Brexit is getting in the way of the PM’s inflation priority
The EU has reason to be sceptical about the UK’s ability to implement new post-Brexit border controls. The government has finally confirmed rumours that it is yet again delaying the imposition of regulatory controls at the GB frontier, due to be phased in this October. The government admitted that one concern was cost to businesses complying with the new controls. Another concern may have been the risk that some EU exporters would just stop supplying the UK market, leading to more shortages in fresh produce. The government admitted that its revisions to its border operating model would “save” businesses £520m compared to the one that it initially planned, an indication of the scale of the costs of border bureaucracy which now include the added costs of importing from the EU.
That, of course, perpetuates the asymmetry between the treatment of EU businesses looking to move goods into the UK and GB exporters to the EU – one reason why the National Farmers’ Union are furious about the change.
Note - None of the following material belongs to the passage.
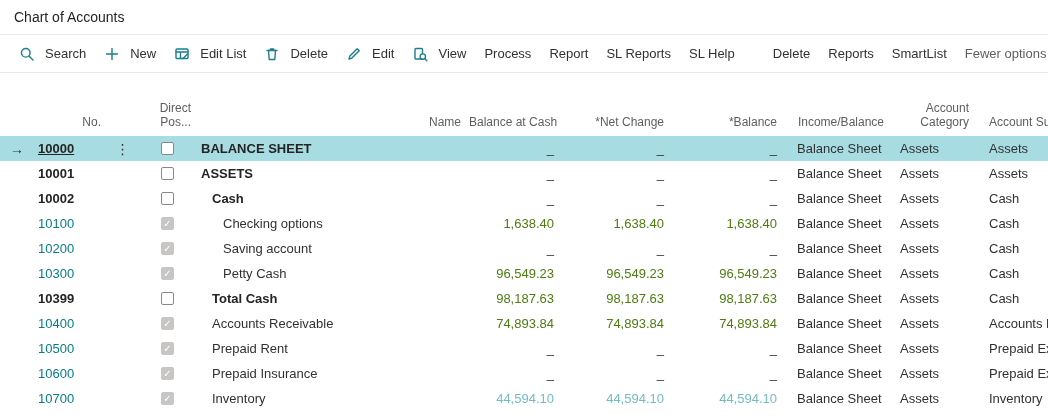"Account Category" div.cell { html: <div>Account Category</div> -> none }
The latter have faced border checks and associated costs since day one of Brexit. They also have to comply with EU standards even as the UK increasingly seems prepared to accept EU certification as valid in the UK – as evidenced by their decision to continue to accept the UKCE mark.
Meanwhile, new polling suggests that the public sees Brexit as adding to the cost of living. Of those who voted Conservative in 2019, only 12% now agreed with the statement that “the cost of living is now lower than it would have been without Brexit” while 51% disagreed.
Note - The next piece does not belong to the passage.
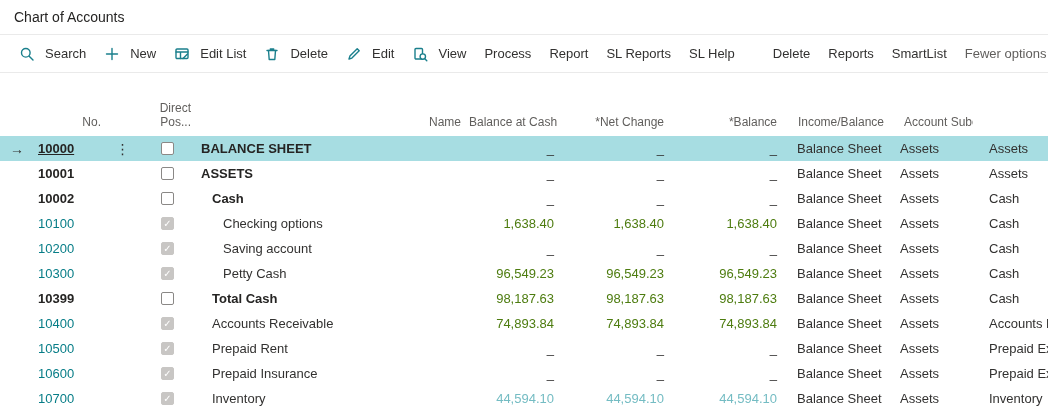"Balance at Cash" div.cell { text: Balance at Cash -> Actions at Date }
The good news for the PM is that Labour is unlikely to make much of its post-Brexit travails
In the run-up to a general election this might all seem fair game for an opposition. Labour could point out that far from done, we are now in season eight of the never-ending Brexit box-set and still with no resolution of key plotlines in sight.
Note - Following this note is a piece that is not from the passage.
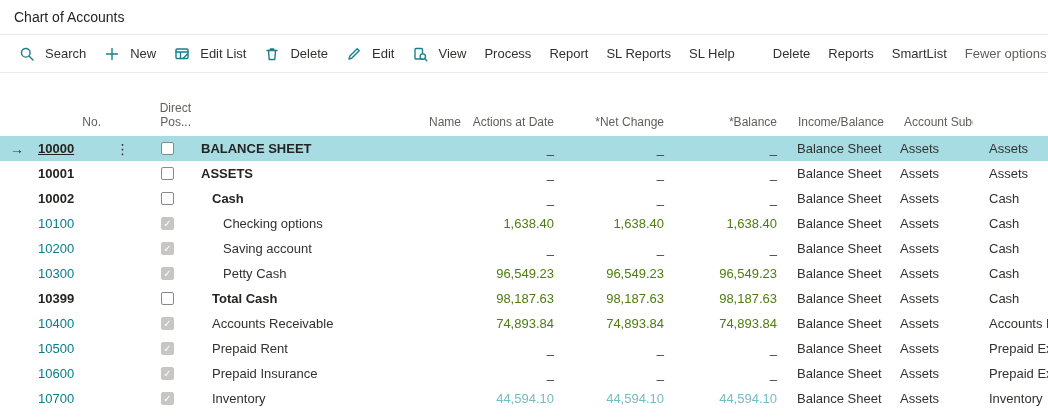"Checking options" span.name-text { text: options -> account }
Labour mutters sotto voce that it – unlike the government – will find a magic key that “makes Brexit work”. But as the general election approaches, the good news for Rishi Sunak is that Keir Starmer's party is still very reluctant to make huge political capital out of the government’s attempts to manage the Brexit fallout lest it discourage the Red Wall Leave voters who backed Boris Johnson in 2019, but who are now seen as critical to Labour victory at the next election. Sunak’s Brexit problems may not be easing, but he will at least hope that Labour continues to give him an easy Brexit ride once the general election campaign is underway.